Sunday, June 29, 2008

Spirituality and compulsion...

There seems to be a fine line between a truly spiritual experience and the compulsion to exert that power through other means. It can be such a surge of energy, something new, something overwhelming, that the soul cries out for familiarity and is drawn to a compulsion that may have formerly been our undoing.

For example, sexual addiction, in whatever form, may be the outlet. When this surge comes, the temptation is great to take that power and wield it to obtain release, bypassing all restraint, every normal means to fight it, so great is the energy.

This is why prayer is so important, and so difficult. It makes no sense. There is "nothing" there, no tangible, tactile anything to provide us comfort. We direct our comfort to something, some One, we cannot see. Faith and prayer. So very difficult, so very different yet the two principle things by which a deeper life is lived.

I feel power surging through my veins. Is this a calling of God? Or is the power my resistance?

Time to pray...

Getting soft...

"When I was here, I wanted to be there; when I was there, all I could think of was getting back into the jungle. I'm here a week now... waiting for a mission... getting softer; every minute I stay in this room, I get weaker..."

- Apocalypse Now

Wrapped up in the concerns of life, struggling to pay bills, keep up a house, maintaining an automobile in order to get around to get to work to be able to pay the bills, keep up a house, maintain an automobile in order to get to work. A perpetual motion machine self-perpetuated.



"Jane, stop this crazy thing..."

- George Jetson



Too much information, too much distractions, too much tevelision, too many movies, too much music, too much information, too much, too much, too much. Numb. Losing feeling. Can't even distract myself or numb myself; numb to being numb.

How do I get off?

Time to pray...

Reassessing...

Could it be that Christianity, as a whole, has collectively created Jesus as a projection of all that is within us or, another way, have projected on to Jesus all that is within us collectively? In other words, are we making this up as we go? It is quite possible. Perhaps, the person of Jesus is the perfect object onto which we project all that is within us. Perhaps he is that 'perfection' that we all seem to have some grasp of, loosely defined, yet that drives us or attracts us.

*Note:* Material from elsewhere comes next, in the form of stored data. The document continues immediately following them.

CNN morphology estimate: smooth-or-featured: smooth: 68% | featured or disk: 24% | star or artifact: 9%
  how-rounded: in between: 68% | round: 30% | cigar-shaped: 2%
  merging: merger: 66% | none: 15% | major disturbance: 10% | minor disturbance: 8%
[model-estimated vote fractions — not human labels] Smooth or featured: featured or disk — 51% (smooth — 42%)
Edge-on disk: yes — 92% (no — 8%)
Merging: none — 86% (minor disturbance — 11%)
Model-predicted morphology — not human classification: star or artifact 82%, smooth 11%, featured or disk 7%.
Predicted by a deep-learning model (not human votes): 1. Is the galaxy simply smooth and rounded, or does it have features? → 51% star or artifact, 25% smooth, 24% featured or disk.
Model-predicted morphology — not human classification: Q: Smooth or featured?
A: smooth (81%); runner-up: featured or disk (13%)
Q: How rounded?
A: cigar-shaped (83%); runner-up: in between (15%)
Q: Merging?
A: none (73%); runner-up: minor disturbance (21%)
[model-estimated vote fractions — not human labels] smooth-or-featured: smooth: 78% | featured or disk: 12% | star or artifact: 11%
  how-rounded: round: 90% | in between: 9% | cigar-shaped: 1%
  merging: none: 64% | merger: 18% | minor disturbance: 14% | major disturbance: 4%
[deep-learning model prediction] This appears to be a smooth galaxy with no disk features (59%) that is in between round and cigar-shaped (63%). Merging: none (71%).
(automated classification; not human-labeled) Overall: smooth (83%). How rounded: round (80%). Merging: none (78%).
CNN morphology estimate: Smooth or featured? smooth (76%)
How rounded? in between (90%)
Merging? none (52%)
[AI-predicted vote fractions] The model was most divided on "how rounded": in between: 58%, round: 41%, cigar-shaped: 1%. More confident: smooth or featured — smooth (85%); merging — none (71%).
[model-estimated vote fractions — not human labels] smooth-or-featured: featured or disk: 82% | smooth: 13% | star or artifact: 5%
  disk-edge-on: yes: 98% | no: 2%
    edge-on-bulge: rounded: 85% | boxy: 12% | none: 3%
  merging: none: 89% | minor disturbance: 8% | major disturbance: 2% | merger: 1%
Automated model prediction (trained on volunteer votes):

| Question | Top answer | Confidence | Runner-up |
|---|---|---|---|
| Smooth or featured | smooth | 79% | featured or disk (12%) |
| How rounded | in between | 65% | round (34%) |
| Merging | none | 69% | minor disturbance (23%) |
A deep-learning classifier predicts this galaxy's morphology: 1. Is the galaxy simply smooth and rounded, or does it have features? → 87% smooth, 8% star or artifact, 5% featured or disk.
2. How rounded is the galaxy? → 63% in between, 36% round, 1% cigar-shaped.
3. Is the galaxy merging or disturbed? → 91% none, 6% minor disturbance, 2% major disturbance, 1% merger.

Yet there is something very real about the experience, a corporate body in unison on the same projection, if we say that's what it is, that is difficult to explain. Is it simply a collective madness, as many claim, group think on an unprecedented scale?

But from within (which, of course, cries out 'cult'), it just does not appear how this could so.

By what criteria do we judge whether or not it is all a delusion, wishful thinking, a cult? And who judges the objectivity of such criteria? Men? The Bible? Doctrine? How do we know?

Sunday, June 22, 2008

Spirituality through secular music...

Can God use secular music to heal our wounds?

Sometimes Christian music is, well, annoying. And often not very good. I don't feel compelled to listen to it exclusively. Actually, I am often surprised when I do find some Christian music that I enjoy, that moves me, that elevates and transports me.

I suppose I am often more "comfortable" in secular music. While it rarely elevates my soul, it often stills the turmoil inside. It deals more on the emotional level, rarely, if ever, on the level of the spiritual. It can get the soul to a place where it longs for the spiritual but I don't view such music as a "spiritual" event though it comes close. Only after having had "spiritual" experiences can I render such judgment as prior to such experiences what I felt while listening to music was as spiritual as I had known to that point so I can't take that away from the experience. It was spiritual in that sense but it was not transcendent (escapist or elevating perhaps, but not transcendent).

I'm at work, again, listening to Deep Dish's Yoshiesque set, a set I've known about forever but only recently obtained. It is an incredible mix and it took me right back to the time when I discovered techno music. It's got a sweet sound, a few familiar tunes, and a dreamy soundscape that instantly transported me back to that time of deep searching when techno music was, to me, spiritual, salvific even, the trance sound taking me away, losing me in the beats, my head lost in the sounds of the mix.

I went right back to that time, a time of relative freedom, of experimentation, of the thrill of wonder and the freshness of the unknown. Those long nights of pondering, trying to figure out what everything means. Hard to imagine that this album (and most of my experience with techno) came after quitting drugs.

So it ends and bleeds into Moby's Little Idiot disc offered as an extra to his Animal Rights album. It's the sad, dreamy, melancholy music Moby excels at, turning electronica into emotional catharsis.

I am transported back to the time of self-exploration, when I truly began to face my demons, to really understand that I needed healing.

For whatever the reason, it internalized me in a good way, not as afraid to look inside as I was then, seeking escape, distraction, numbness, those things that all drove me to various addictions since a very young age.

Rather than run to the distraction, I paused, felt the presence of God, and was stilled. Stillness. So very, very difficult. No intention, no abstractions, no longings, just stillness. So very necessary to healing.

I must face whatever it is that seeks to destroy me.